Investing in Climate Change 2011, The Mega-Trend Continues

In previous reports we looked at the performance potential of climate change related investment. In this report, we shift our focus to examine in more detail how investors can manage the multifarious risks that ultimately are driven by the potential physical impact of climate change on industry and society.
This shift in focus reflects the considerable uncertainty both in markets and in government policy related to climate change throughout 2010. In response to this uncertainty, institutional investors are giving greater consideration than ever before to climate change in their assessment of asset allocation. It is confirmation of the importance of this trend among investors that Mercer Investment Consulting has just published a report looking at the issue of climate change risk at a portfolio level.

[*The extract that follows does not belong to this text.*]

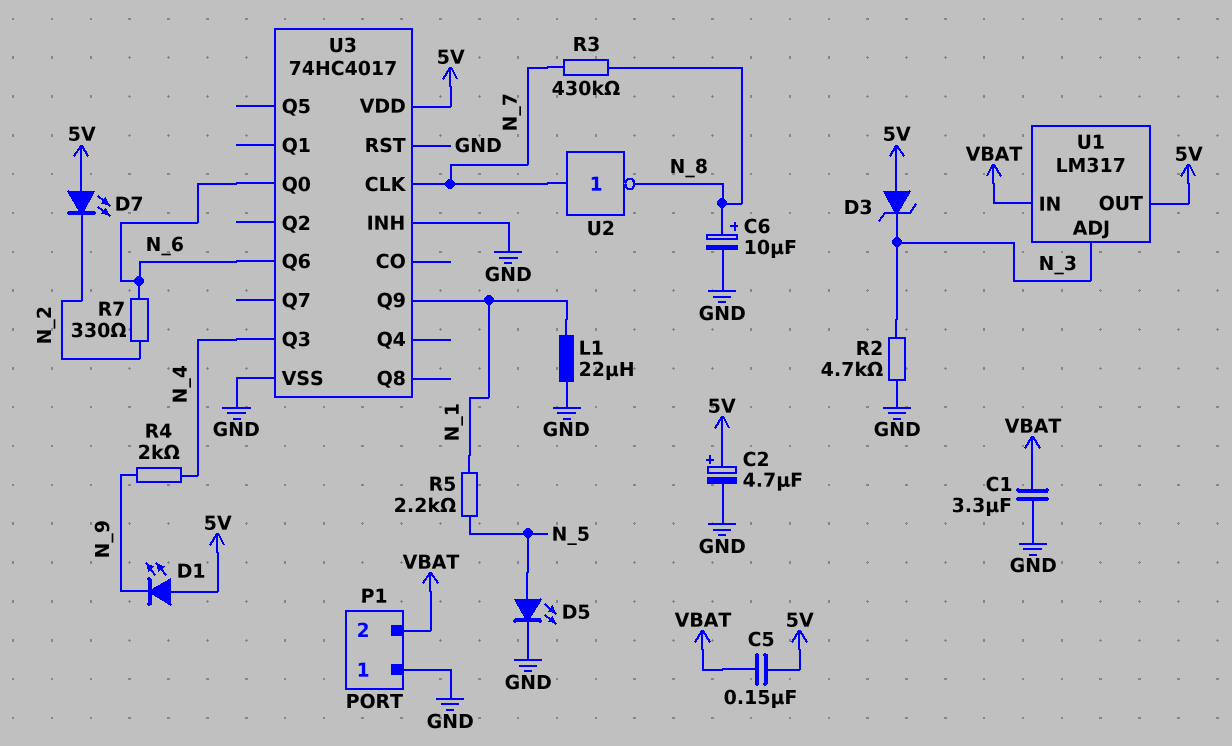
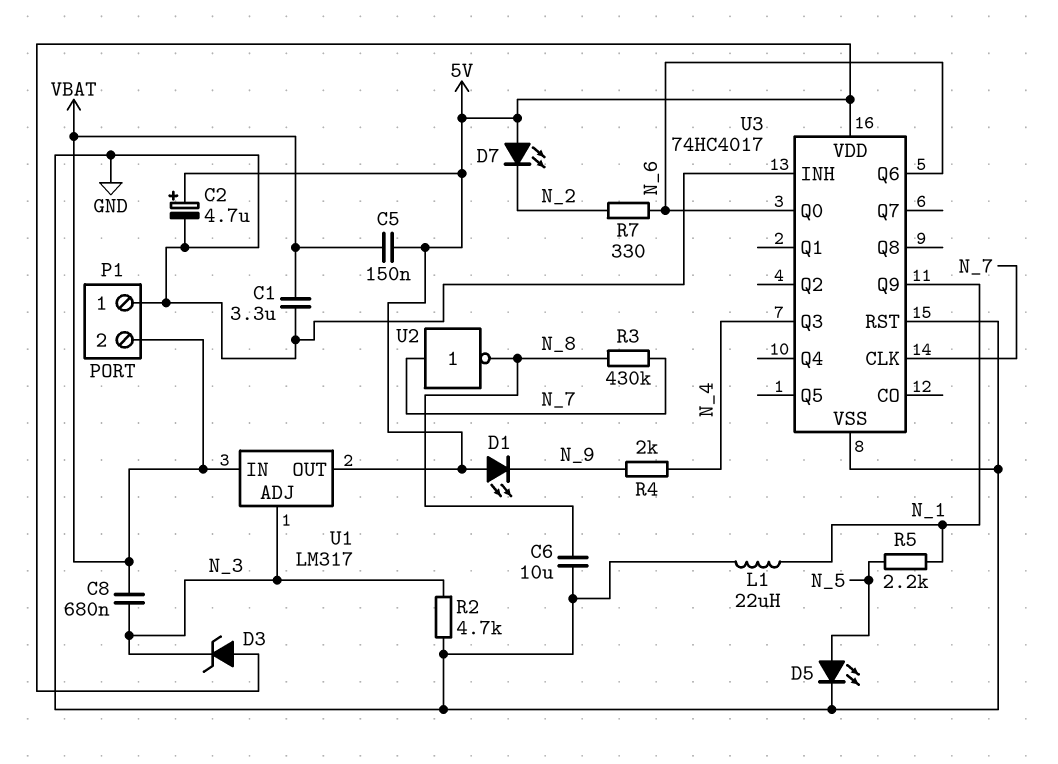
C6: 10uF (plus N_8, minus GND) -> 10uF (GND, N_8)
C8: none -> 680nF (N_3, VBAT)

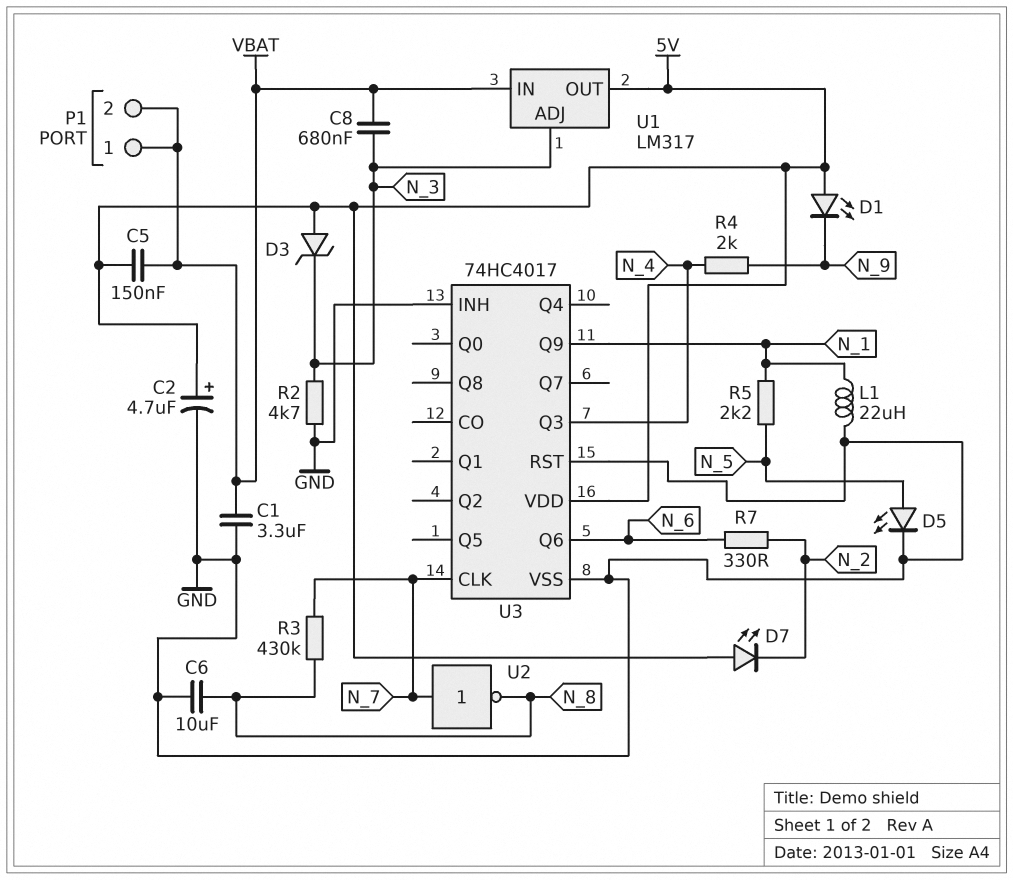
P1 pin 1: GND -> VBAT
U3 pin Q0: N_6 -> none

We have reached a critical point in our industry. It is the point at which all the talk about climate change begins to translate into action. While politicians and others in some parts of the world prevaricate, asset owners everywhere are starting to move. Naturally, their first impulse is to identify where in their portfolios the climate risk lies. Their next impulse is to adjust their allocations to take account of this. To do so effectively and efficiently, they need a new intellectual framework and set of tools. And they need them now.
We have therefore used this report to study the risks associated with climate change investing across different asset classes and provide frameworks to understand how asset managers can handle those risks. And we examine how various climate change strategies can be added to a portfolio as investors make their allocations. We believe our report complements Mercer’s portfolio level work by digging more deeply into the question of risk in different asset classes than any climate research of which we are aware.